Extracted material.
☆ ☆ ☆ ☆ ☆

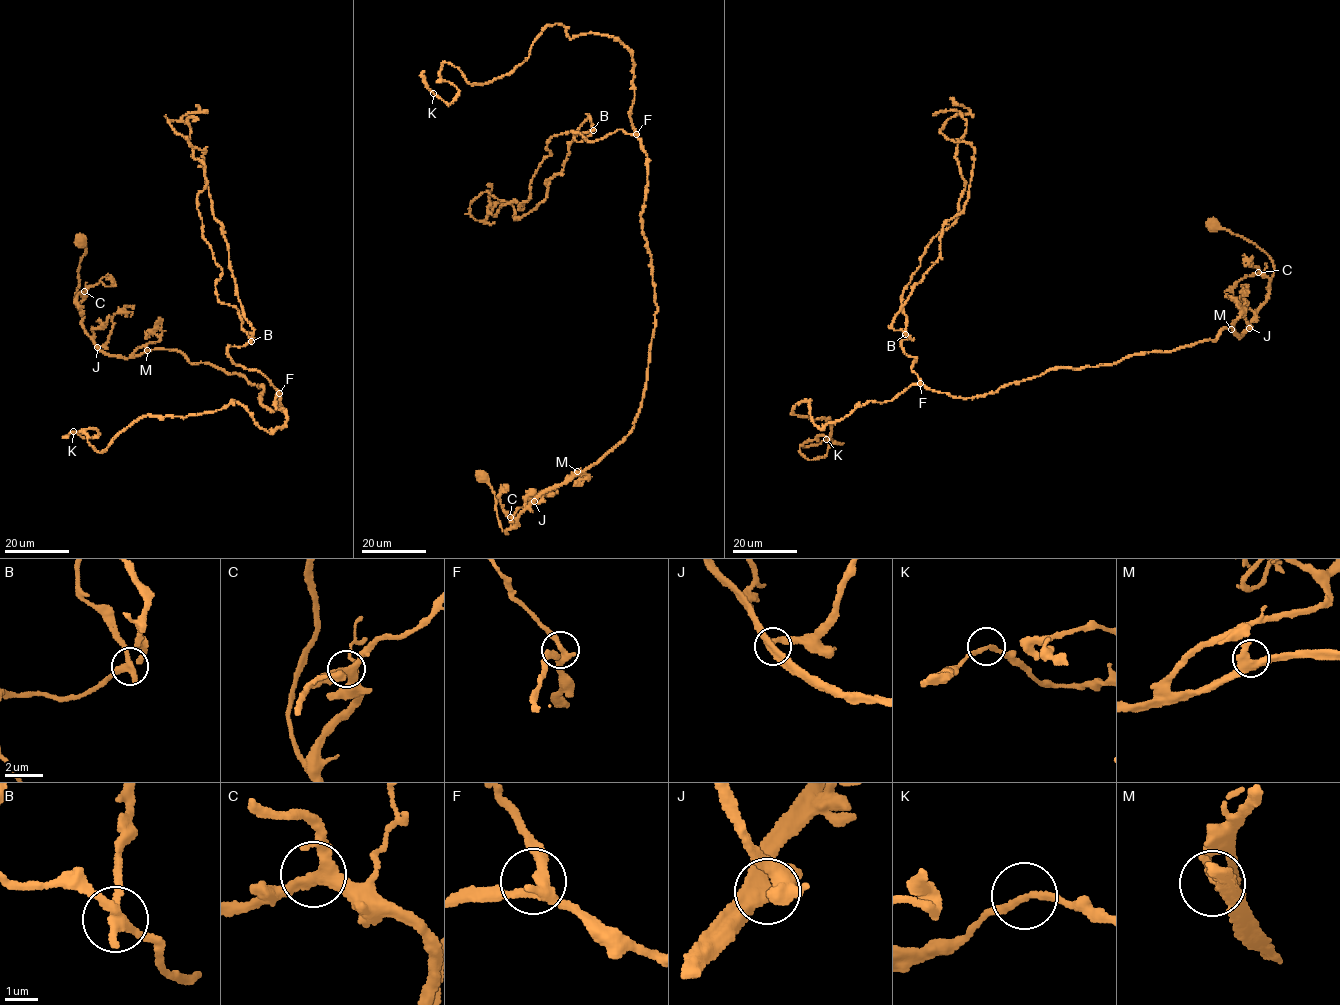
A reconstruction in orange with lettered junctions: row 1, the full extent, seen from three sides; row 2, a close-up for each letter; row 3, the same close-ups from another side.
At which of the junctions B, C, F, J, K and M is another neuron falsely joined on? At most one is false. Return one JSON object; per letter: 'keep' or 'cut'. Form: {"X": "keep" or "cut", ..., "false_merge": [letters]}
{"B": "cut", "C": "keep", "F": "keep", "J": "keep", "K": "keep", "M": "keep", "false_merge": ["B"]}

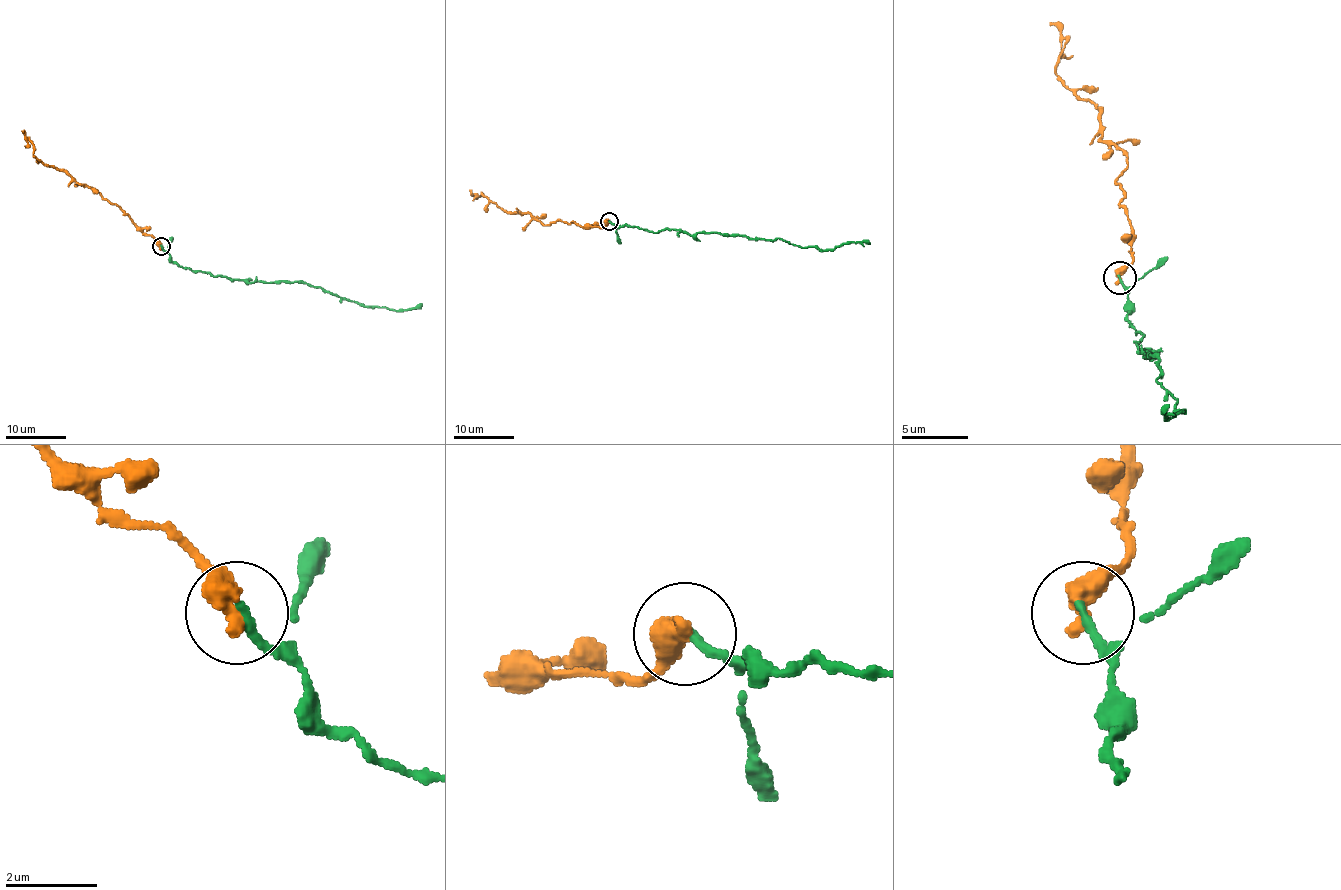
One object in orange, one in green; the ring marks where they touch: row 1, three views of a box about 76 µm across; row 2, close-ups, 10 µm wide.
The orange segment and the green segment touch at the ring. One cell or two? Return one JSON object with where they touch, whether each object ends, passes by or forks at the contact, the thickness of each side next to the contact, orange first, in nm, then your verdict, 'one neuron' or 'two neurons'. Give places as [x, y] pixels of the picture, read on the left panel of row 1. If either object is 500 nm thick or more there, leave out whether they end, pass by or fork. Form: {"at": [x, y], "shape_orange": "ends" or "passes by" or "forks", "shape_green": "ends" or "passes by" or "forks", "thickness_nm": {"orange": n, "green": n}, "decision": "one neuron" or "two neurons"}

☆ ☆ ☆ ☆ ☆

Task.
Return all the records exactly. Skip the pictures.

Answer box.
A reconstruction in orange with lettered junctions: row 1, the full extent, seen from three sides; row 2, a close-up for each letter; row 3, the same close-ups from another side.
At which of the junctions B, C, F, J, K and M is another neuron falsely joined on? At most one is false. Return one JSON object; per letter: 'keep' or 'cut'. Form: {"X": "keep" or "cut", ..., "false_merge": [letters]}
{"B": "cut", "C": "keep", "F": "keep", "J": "keep", "K": "keep", "M": "keep", "false_merge": ["B"]}

One object in orange, one in green; the ring marks where they touch: row 1, three views of a box about 76 µm across; row 2, close-ups, 10 µm wide.
The orange segment and the green segment touch at the ring. One cell or two? Return one JSON object with where they touch, whether each object ends, passes by or forks at the contact, the thickness of each side next to the contact, orange first, in nm, then your verdict, 'one neuron' or 'two neurons'. Give places as [x, y] pixels of the picture, read on the left panel of row 1. If either object is 500 nm thick or more there, leave out whether they end, pass by or fork. Form: {"at": [x, y], "shape_orange": "ends" or "passes by" or "forks", "shape_green": "ends" or "passes by" or "forks", "thickness_nm": {"orange": n, "green": n}, "decision": "one neuron" or "two neurons"}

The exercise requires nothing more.